Deliberate practice of a task bulks up the myelin in the related neural pathways

Deliberate practice of a task bulks up the myelin in the related neural pathways

The approach

1) The measure of deep work is time spent x intensity of focus. That's what you want to maximize!

2) Deep work can be done bimodally (days to months as a time); rhythmically (several blocks of time each day); or like a journalist (whenever you can squeeze time in on the go)

Note on Technique: for those with less control over your schedule and less recent practice with deep work, the Pomodoro Technique may work best for blocking off deep work sessions followed by shallow work sessions or breaks. For example, 40 minutes of deep work followed by 20 minutes of shallow work 6 times a day can still achieve the target of 4 total hours of deep work per day. These shallow work periods may end up as over-flow buffers initially as you train yourself up to longer, unbroken periods of time.

# [Excerpted records]

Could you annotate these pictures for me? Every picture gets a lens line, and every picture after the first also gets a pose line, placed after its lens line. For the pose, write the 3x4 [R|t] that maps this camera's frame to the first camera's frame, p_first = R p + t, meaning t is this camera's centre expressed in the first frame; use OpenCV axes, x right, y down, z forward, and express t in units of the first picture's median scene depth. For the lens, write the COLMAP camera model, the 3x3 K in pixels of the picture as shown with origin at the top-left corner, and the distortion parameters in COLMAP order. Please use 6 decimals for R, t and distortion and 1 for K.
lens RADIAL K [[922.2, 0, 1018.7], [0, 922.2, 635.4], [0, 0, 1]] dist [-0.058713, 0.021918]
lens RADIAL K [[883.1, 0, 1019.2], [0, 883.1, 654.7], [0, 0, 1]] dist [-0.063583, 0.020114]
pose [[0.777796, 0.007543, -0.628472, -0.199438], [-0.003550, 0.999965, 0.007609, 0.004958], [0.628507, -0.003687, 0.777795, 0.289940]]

---

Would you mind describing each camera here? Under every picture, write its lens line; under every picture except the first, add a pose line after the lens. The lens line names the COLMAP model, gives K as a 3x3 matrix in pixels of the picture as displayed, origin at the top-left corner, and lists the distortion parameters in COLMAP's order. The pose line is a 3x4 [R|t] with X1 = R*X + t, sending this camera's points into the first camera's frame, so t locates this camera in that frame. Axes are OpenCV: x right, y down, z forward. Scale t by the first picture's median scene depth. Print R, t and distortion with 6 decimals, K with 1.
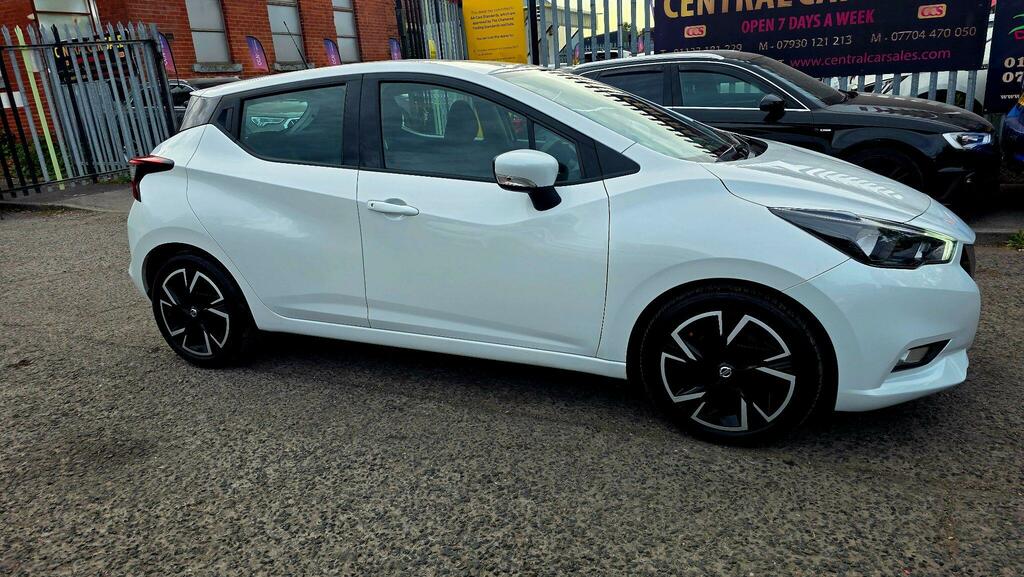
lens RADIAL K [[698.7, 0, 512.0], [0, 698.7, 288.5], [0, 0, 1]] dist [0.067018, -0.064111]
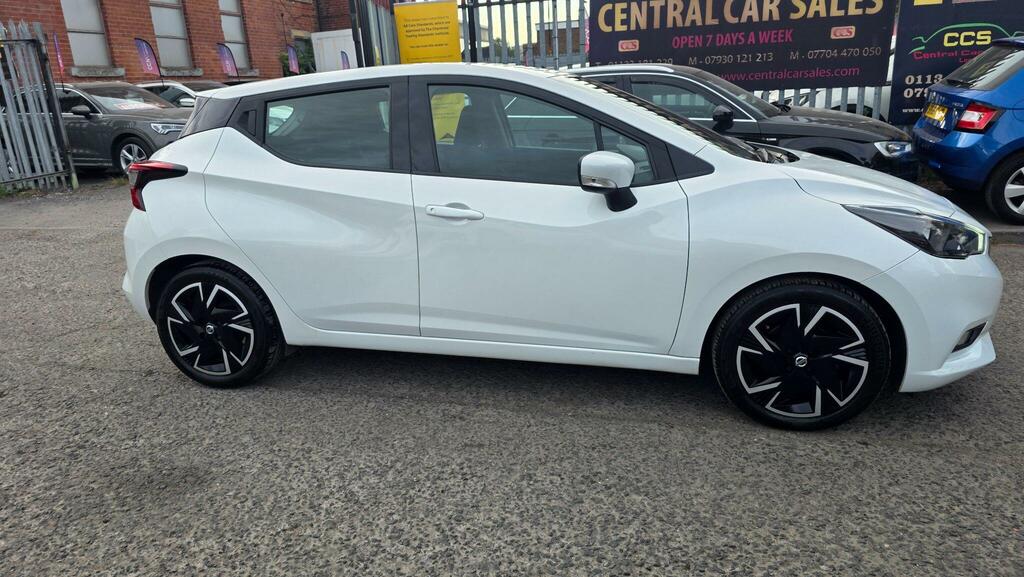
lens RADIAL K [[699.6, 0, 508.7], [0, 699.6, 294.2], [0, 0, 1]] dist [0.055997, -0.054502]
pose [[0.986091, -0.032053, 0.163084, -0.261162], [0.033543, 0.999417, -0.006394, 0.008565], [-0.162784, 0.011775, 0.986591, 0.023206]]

...

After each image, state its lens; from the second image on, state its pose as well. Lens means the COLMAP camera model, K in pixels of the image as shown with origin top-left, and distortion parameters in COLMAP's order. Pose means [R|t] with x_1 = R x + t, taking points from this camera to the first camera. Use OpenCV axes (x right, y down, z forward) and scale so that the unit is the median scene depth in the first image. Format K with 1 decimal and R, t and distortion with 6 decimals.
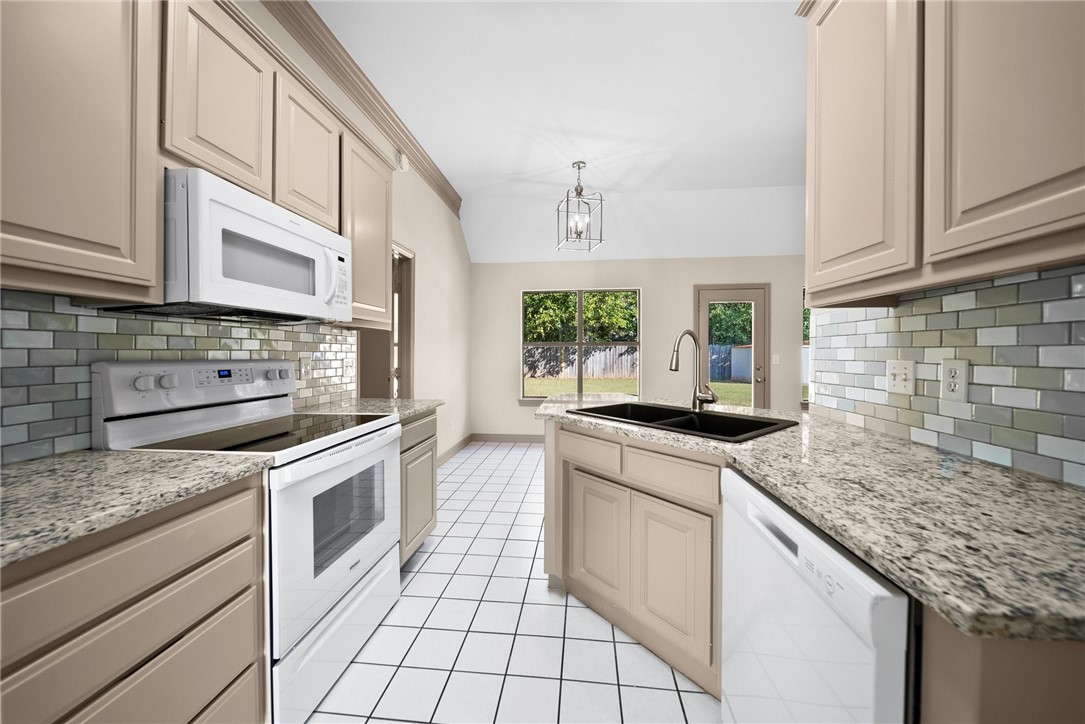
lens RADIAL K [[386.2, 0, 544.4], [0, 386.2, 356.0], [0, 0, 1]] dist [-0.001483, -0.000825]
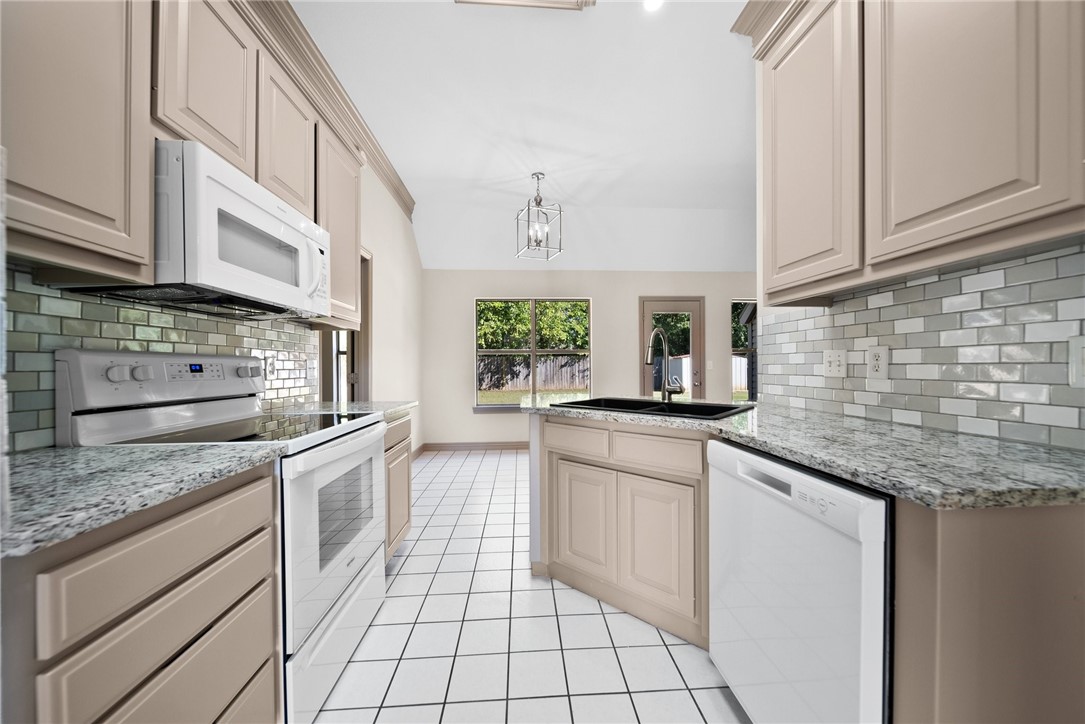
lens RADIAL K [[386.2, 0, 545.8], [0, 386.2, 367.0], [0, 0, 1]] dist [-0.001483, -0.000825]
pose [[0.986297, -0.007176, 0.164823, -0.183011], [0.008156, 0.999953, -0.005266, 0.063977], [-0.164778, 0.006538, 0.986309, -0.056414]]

# [Problems and tasks]
(1) Repeat a part of the deep work notes word for word, beginning at the words "2) Deep work" and ending after "in on the go)".
(2) In the deep work notes, how many total hours of deep work per day does the Pomodoro example reach?

# [Results in order]
(1)
2) Deep work can be done bimodally (days to months as a time); rhythmically (several blocks of time each day); or like a journalist (whenever you can squeeze time in on the go)

(2) Four hours of deep work per day.